>> Begin

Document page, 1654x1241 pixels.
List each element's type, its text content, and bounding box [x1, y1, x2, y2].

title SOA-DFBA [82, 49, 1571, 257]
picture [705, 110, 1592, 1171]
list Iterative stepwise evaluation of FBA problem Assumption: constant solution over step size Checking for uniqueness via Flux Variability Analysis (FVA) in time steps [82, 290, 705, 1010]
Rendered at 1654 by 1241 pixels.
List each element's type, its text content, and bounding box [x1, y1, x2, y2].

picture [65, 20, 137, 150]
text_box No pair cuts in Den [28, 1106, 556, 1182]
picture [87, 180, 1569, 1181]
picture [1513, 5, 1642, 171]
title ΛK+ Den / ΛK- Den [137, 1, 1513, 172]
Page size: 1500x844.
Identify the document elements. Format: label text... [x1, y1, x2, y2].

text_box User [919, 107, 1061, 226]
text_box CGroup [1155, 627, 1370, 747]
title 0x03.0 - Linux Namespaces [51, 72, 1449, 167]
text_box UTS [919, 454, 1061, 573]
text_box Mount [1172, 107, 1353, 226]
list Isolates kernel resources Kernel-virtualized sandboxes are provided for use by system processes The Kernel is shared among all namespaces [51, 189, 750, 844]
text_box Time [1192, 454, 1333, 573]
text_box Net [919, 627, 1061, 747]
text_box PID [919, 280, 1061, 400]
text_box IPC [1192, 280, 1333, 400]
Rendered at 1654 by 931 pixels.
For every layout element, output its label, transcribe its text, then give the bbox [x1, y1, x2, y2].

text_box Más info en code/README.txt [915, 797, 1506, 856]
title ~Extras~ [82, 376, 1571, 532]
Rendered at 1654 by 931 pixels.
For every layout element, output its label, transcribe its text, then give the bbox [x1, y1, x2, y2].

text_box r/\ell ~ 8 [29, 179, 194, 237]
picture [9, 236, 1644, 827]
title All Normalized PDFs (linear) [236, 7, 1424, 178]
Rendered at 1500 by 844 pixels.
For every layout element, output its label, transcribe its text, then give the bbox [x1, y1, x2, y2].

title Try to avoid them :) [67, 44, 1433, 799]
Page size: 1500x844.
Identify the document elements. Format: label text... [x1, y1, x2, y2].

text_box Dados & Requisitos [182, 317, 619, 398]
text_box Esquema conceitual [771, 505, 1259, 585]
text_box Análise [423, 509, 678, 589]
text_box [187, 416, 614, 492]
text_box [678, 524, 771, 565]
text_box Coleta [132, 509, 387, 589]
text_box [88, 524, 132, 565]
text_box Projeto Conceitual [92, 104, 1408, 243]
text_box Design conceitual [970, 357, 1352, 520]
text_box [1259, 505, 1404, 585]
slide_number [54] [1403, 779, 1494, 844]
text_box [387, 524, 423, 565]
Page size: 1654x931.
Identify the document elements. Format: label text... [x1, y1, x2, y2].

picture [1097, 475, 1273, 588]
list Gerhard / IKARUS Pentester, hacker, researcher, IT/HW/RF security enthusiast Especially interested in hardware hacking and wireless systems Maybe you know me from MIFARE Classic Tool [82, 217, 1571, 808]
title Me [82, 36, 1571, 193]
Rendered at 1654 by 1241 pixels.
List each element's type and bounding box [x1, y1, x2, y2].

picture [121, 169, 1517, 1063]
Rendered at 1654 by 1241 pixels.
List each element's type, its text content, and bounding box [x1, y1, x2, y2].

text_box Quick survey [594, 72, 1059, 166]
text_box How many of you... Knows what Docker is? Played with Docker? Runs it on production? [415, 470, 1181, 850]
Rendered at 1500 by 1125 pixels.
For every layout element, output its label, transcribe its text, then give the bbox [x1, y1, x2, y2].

>> End

Copy out the rows from the line with "Rendered at 1500 by 844 pixels." to the line with "title Try to", both of those lines included, exactly as they appear.

Rendered at 1500 by 844 pixels.
For every layout element, output its label, transcribe its text, then give the bbox [x1, y1, x2, y2].

title Try to avoid them :) [67, 44, 1433, 799]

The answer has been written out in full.